**Trecho fornecido**.
--------------------------------

A MSCI voltou a mirar empresas com grandes reservas em criptoativos e propôs excluir dos seus índices companhias consideradas “não operacionais”. Pela regra em consulta, a medida pode atingir a Strategy, maior empresa de tesouraria de Bitcoin (BTC) do mundo, e a Metaplanet, hoje a terceira maior.
O que aconteceu: em documento publicado na quinta-feira (13), a MSCI disse que quer tornar inelegíveis para os índices globais de mercado investível empresas que acumulam ativos não operacionais, geram pouco caixa com a atividade principal, têm desempenho mais ligado aos movimentos de mercado do que à receita do negócio e dependem de capital externo para crescer.
Em números: se o critério fosse aplicado com base na composição de maio de 2026 do índice MSCI ACWI IMI, três empresas seriam excluídas. Entre elas estariam Strategy e Metaplanet. A terceira citada é a Yellow Cake plc, companhia com exposição a urânio. Hoje, a Strategy mantém 840.447 bitcoins, avaliados em US$ 53 bilhões (aprox. R$ 307,4 bi), enquanto a Metaplanet detém 43.000 bitcoins, equivalentes a US$ 2,7 bilhões (aprox. R$ 15,7 bi).

--------------------------------

**O que se espera**.
Continue, por favor, a notícia sobre a proposta da MSCI de excluir dos seus índices as empresas com grandes reservas em criptoativos, começando logo após a última frase do trecho fornecido.

--------------------------------

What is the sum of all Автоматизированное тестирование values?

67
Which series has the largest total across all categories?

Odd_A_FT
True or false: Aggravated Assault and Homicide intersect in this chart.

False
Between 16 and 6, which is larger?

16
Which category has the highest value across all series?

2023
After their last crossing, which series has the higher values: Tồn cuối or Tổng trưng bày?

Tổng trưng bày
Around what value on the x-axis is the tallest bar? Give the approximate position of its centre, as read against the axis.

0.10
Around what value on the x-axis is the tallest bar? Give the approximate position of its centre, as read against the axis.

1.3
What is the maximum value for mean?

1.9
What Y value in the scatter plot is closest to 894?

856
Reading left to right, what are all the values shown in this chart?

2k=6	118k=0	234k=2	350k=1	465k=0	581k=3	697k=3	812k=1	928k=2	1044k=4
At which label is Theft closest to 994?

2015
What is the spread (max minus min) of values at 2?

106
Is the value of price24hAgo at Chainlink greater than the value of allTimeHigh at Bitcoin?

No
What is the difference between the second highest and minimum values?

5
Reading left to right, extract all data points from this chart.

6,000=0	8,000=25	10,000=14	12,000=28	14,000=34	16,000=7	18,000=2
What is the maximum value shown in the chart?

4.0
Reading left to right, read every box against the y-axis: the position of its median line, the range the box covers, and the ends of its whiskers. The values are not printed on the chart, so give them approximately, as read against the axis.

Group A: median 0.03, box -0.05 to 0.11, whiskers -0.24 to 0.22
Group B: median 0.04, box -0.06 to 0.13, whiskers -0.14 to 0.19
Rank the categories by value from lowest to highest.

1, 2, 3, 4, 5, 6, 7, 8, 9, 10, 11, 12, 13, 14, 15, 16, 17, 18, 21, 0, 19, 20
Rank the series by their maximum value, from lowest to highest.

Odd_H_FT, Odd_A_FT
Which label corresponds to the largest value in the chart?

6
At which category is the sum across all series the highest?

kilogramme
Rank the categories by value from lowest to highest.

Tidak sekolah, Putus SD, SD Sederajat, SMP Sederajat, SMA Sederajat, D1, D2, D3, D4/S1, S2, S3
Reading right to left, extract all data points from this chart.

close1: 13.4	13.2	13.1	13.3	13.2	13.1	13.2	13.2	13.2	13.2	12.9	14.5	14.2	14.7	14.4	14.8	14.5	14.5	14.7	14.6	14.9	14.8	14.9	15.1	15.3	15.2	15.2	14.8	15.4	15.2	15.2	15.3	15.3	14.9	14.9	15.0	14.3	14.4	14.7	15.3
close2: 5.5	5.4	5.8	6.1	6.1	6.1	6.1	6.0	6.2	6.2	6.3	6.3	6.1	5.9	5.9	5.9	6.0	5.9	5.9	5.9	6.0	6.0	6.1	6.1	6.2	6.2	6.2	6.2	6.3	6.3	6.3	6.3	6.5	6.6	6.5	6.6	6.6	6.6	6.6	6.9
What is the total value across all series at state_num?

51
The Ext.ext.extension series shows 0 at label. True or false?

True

--------------------------------

**Resultado da tarefa**.
A Strategy reagiu nas redes sociais em tom mais duro do que em episódios anteriores. A empresa afirmou que “ativos digitais são ativos” e que provedores de índices devem medir o mercado, não decidir quais ativos as empresas podem ter. Também disse que a proposta deixa a MSCI em desacordo com reguladores, mercados e seus próprios clientes, acrescentando que nem o Bitcoin nem a Strategy dependem da provedora de índices.
A disputa já vinha de 2025, quando a MSCI ameaçou retirar a Strategy por um critério que eliminaria empresas com mais de 50% do valor em Bitcoin ou outra criptomoeda. Na época, a companhia classificou o movimento como perseguição política. Em janeiro, a MSCI recuou e manteve a Strategy e outras empresas nos índices, mas avisou que faria uma nova consulta mais ampla.